CI- Engraçado, muita gente pensa que a vida do Imperial é maravilhosa. Só o encaram como cafajeste. Ninguém se lembra que a casa na Barra eu comprei com o meu dinheiro. Ninguém fala que eu dei um apartamento pra minha filha, recentemente. Ninguém vê que eu trabalho, que tenho uma agência cinematográfica montada, com mais de duzentas manequins e atrizes inscritas. Só se lembram que eu durmo com uma mulher por dia. Numa época isso realmente acontecia. Eu costumava pegar as mais famosas revistas e folhear, contando ali as mulheres que eu já havia abatido, entre as entrevistadas e as modelos de publicidade. Então todo mundo pensa: puxa, esse cara dorme com uma por dia, sempre mulheres bonitas.
Mas você não sabe a encheção que é acordar no dia seguinte e começar tudo de novo, com outra: uma conversa fiada, um convite pra jantar, uma boate, depois levar pro apartamento, contar um monte de besteiras, mentiras, botar o disco do Sinatra na vitrola, transar com a mulher. No dia seguinte ela vai embora e você tem que começar tudo de novo com outra, com outra, com outra. E note bem: a primeira vez nunca é perfeita. O sexo só é perfeito do quarto dia em diante. Na segunda vez os dois tentam se mostrar desinibidos mas ainda não estão. No terceiro dia é que se quebra o gelo e no quatro dia é que a gente se entrega totalmente. Então, você pode ter transado com trinta mulheres diferentes num mês e nunca possuiu nenhuma delas de verdade. Isso me dá uma certa frustração. Eu invejo meus amigos, vizinhos, que tem uma mulher só. Eu gostaria de não ter que ficar desfilando com várias mulheres em lugares finos, em estréias. Ás vezes essas mulheres são extremamente chatas, apesar lindas. Eu preferiria ter uma casa, um lar, um lugar ora levar os amigos pra jantar e ouvir aquela frase: “Puxa, meu bem, você não avisou que ia trazer os amigos !”.
LUI- Você teve mesmo tantas mulheres ?
CI- Uma vez um amigo me disse: “Imperial, eu gostaria de ter tido dez porcento das mulheres que você teve”. Olhei pra ele e respondi: “Pois eu gostaria de ter tido dez por cento das mulheres que você pensa que eu tive”. Porque há muito folclore em volta. Muitas vezes eu só saio com uma mulher pra uma praia, uma piscina, um jantar, mas como está do meu lado todo mundo pensa que ela vem vindo ou está a caminho do abatedouro de lebres.
LUI- Fazendo um balanço: você se entregou a primeira vez para dirigir um Pontiac 50. De outra vez se entregou para ganhar um Mercury Cougar. Uma terceira mulher lhe deu um apartamento e uma folgada viagem à Europa. O que é isso que você faz ? Prostituição masculina ?
CI- O verbo é: que eu fiz. Hoje estou em outra, repito. Estou tentando acertar minha vida, de casamento e tudo mais
LUI- Ah você renega sua vida de amante profissional ?

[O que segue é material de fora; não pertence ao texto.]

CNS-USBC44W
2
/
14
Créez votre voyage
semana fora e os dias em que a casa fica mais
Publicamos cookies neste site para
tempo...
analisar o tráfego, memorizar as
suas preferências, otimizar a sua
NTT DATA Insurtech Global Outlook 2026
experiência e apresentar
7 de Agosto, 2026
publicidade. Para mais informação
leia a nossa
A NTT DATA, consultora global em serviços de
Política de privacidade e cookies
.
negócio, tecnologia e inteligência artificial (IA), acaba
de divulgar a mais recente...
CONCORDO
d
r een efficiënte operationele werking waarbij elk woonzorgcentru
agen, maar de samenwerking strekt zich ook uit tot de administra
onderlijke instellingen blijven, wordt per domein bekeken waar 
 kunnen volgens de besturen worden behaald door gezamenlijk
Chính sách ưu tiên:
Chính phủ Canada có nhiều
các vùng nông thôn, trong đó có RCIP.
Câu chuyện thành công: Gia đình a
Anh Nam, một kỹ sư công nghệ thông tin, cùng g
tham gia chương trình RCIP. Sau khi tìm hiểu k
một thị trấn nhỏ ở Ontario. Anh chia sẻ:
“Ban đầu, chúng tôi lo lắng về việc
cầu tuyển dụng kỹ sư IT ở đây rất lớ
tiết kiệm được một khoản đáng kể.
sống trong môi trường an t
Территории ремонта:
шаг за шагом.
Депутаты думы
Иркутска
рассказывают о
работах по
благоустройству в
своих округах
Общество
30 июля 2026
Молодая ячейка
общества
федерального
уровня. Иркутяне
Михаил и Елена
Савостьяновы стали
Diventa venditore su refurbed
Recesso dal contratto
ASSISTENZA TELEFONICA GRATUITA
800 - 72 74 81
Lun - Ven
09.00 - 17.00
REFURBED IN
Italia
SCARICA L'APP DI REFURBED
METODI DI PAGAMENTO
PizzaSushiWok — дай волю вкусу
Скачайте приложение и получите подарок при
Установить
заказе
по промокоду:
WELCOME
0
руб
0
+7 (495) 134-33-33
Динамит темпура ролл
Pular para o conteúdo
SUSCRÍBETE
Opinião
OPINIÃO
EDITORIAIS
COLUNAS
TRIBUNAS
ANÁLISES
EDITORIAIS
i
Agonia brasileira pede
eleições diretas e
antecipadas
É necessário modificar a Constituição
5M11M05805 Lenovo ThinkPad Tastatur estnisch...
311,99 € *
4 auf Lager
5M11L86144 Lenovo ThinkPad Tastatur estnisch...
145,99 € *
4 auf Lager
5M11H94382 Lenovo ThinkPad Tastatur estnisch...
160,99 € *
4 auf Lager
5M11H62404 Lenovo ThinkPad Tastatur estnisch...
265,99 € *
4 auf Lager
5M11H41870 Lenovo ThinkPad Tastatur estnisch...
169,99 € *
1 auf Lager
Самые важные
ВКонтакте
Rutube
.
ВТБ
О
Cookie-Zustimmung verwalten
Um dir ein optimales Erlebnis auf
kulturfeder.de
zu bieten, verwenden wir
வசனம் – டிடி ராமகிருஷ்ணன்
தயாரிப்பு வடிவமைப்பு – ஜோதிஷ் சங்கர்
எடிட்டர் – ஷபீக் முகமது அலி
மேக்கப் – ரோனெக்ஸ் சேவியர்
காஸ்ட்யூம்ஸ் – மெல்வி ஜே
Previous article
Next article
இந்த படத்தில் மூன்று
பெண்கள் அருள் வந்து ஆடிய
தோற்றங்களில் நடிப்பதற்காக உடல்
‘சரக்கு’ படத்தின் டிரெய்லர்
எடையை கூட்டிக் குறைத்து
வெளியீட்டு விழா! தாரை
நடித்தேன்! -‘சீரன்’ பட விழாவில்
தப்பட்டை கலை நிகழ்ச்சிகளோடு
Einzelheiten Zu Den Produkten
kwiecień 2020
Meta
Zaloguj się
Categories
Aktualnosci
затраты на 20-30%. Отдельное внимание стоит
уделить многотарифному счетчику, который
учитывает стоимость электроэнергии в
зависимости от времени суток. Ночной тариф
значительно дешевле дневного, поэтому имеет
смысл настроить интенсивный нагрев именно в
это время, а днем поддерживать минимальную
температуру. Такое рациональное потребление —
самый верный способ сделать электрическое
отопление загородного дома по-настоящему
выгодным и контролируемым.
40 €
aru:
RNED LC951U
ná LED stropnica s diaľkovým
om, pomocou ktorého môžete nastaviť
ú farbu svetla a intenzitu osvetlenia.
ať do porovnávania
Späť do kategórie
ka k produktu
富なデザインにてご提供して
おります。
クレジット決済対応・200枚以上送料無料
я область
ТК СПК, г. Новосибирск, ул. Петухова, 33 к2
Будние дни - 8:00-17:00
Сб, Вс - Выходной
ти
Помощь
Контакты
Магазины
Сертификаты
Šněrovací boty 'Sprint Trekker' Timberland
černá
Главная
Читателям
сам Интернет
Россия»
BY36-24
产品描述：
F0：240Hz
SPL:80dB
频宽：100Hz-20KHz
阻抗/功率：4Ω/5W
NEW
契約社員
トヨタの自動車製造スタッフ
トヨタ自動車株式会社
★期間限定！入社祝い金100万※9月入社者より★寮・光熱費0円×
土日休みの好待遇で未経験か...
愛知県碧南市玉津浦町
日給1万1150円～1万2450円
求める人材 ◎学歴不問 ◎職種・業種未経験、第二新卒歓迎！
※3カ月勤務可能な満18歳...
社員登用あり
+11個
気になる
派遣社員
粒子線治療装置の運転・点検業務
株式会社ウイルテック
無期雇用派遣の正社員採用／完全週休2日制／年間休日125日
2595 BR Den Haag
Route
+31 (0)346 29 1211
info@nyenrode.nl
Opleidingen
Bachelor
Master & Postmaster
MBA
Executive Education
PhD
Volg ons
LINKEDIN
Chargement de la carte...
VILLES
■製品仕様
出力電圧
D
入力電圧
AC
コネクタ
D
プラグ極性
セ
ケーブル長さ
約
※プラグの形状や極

CI- Não, não renego. Mas é angustiante estar sempre no segundo plano. Quem pensa que o amante está no primeiro plano, pensa errado. O amante está sempre no segundo plano. Está sempre esperando a saída do marido, a viagem do marido. E quando volta, ele é o dono da mulher. A única coisa que fascina na posição do amante é o mistério, a necessidade de afirmação de macho que faz parte do nosso sangue latino. Mas, no fundo, no fundo, no fundo, eu quero ser o marido, quero ter a minha única mulher, o meu lar. Enfim, quero ser um marido. Mas é muito perigosa a posição de marido, porque há sempre um Carlos Imperial de prontidão na esquina.

*Entrevista originalmente publicada na revista LUI, número 09 de dezembro de 1977 das páginas 86 a 95.